* LISTED RECORDS *
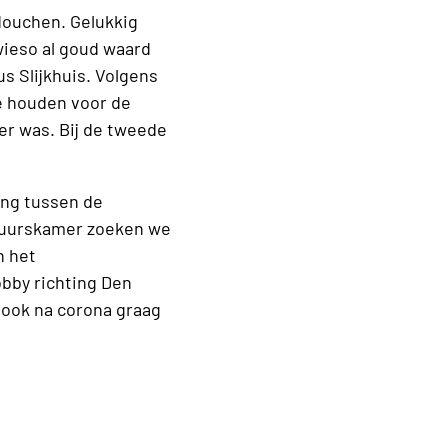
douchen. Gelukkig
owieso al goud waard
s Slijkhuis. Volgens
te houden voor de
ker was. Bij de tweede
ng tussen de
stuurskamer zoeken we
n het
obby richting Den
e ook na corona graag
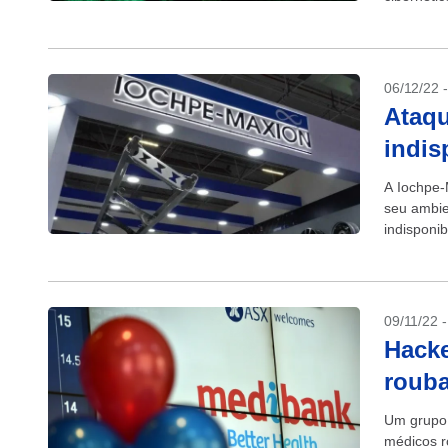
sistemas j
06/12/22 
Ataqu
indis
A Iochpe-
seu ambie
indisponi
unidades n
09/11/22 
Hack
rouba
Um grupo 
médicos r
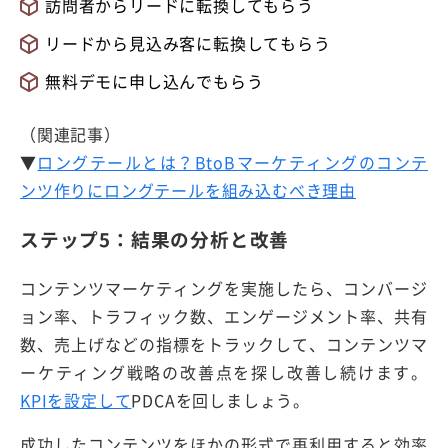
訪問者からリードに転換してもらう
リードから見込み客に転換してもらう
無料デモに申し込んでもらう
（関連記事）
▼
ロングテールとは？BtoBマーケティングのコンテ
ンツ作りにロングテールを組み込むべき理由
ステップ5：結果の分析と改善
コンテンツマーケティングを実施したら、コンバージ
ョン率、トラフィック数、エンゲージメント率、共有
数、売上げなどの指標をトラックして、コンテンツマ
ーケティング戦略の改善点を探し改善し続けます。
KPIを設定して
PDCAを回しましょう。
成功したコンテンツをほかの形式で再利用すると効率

==

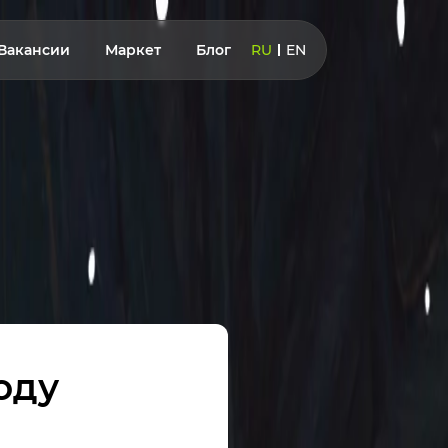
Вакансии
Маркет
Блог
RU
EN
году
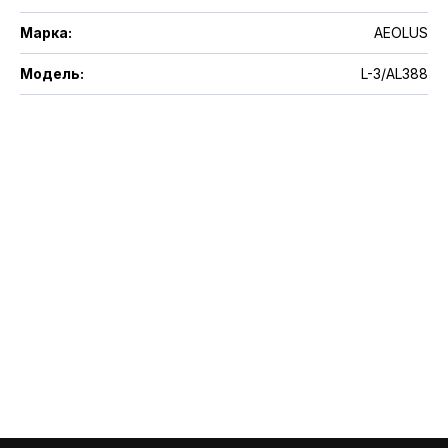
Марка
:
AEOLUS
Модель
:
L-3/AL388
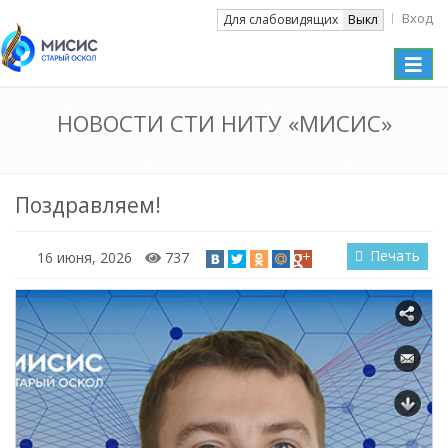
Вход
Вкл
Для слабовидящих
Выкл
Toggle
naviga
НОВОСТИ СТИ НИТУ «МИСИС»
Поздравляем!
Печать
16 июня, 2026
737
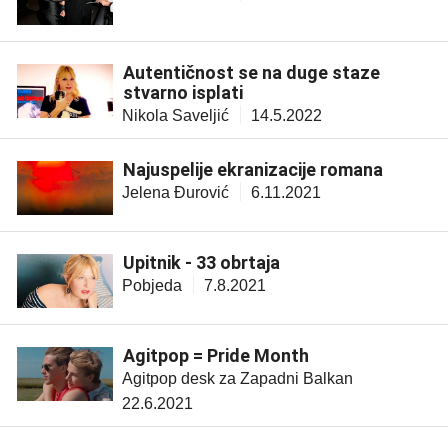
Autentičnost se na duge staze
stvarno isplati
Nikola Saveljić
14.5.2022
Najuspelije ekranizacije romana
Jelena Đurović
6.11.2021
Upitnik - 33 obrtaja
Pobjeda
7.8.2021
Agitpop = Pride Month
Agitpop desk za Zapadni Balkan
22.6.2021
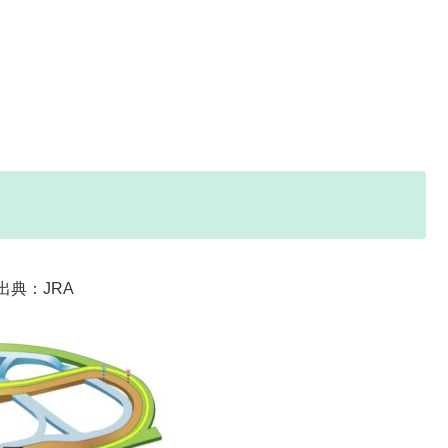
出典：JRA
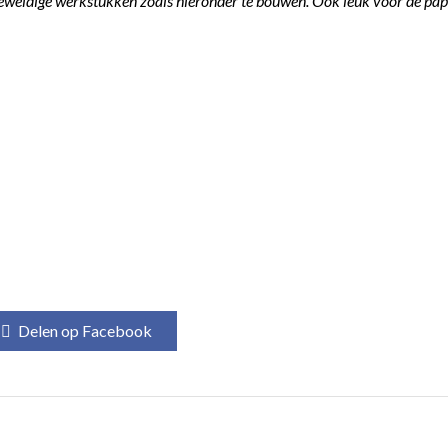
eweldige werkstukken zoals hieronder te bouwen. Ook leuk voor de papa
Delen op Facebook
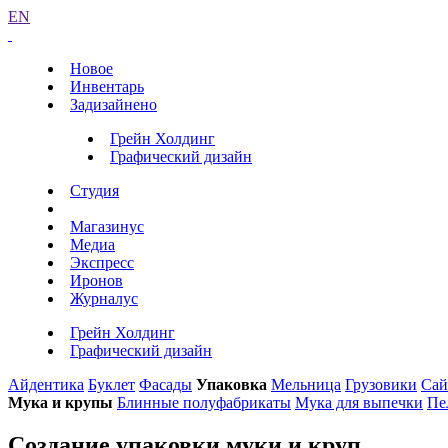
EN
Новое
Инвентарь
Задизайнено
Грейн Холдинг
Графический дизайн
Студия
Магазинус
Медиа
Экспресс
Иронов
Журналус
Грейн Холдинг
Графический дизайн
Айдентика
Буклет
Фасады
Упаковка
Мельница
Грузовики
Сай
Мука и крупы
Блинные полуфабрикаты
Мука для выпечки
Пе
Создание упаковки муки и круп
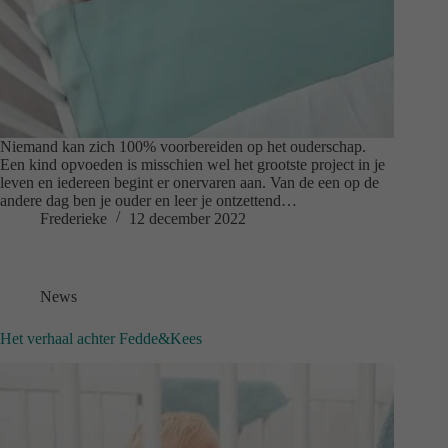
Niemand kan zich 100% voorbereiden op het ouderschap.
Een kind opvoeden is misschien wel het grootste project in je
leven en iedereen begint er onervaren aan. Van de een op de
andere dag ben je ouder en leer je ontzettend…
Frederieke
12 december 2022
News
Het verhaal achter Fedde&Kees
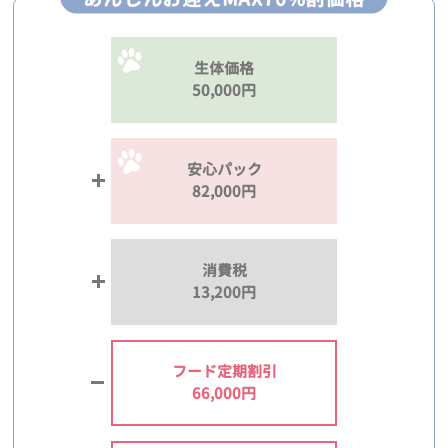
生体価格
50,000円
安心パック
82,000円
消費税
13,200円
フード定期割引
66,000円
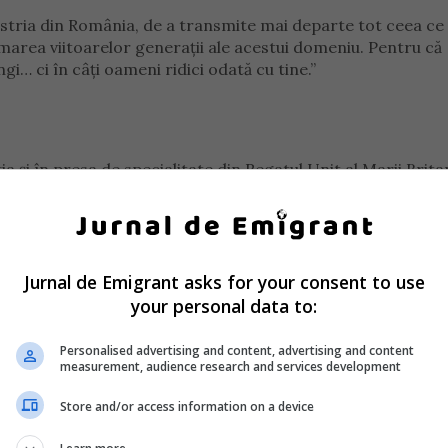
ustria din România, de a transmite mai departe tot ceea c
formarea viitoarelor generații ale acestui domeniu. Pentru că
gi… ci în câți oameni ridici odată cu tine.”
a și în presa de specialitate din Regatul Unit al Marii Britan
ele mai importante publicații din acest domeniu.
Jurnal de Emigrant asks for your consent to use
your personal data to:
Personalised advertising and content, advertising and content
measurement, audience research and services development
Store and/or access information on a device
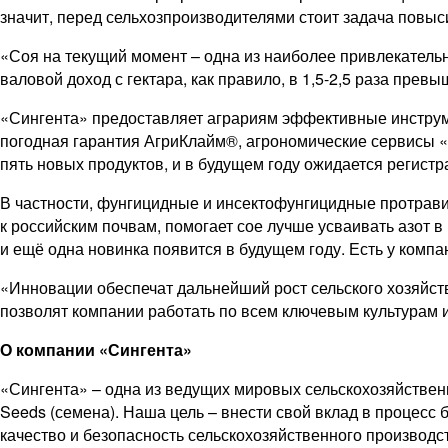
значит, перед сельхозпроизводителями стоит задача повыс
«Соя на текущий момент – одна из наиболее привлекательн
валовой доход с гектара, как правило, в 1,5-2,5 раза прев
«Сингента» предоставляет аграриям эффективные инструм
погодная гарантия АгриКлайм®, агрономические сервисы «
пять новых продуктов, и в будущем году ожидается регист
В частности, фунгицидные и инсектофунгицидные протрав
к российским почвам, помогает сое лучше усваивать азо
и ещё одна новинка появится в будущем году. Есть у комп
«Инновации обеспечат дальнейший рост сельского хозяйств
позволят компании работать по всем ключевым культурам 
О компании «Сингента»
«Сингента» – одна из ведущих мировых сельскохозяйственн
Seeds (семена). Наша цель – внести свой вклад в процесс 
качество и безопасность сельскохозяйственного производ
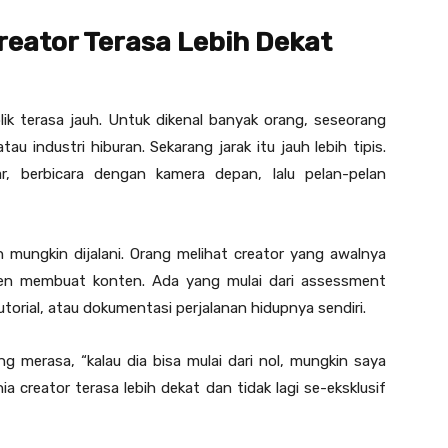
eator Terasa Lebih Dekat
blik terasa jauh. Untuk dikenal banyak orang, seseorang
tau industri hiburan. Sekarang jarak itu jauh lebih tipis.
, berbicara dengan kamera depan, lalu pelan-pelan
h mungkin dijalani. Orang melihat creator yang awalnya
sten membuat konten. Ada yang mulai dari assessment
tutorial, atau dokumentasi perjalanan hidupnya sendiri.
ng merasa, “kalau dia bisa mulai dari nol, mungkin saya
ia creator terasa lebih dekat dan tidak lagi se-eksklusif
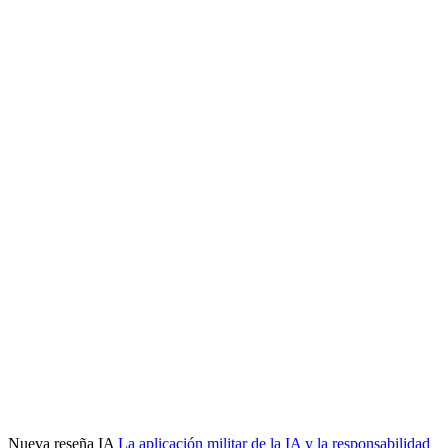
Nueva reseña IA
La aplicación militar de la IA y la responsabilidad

* WHAT THIS TASK INVOLVES *
Write out the part of the listing that opens with the line containing "Nueva reseña IA" and closes with the line containing "La aplicación militar".

* EXERCISE SOLUTION *
Nueva reseña IA
La aplicación militar de la IA y la responsabilidad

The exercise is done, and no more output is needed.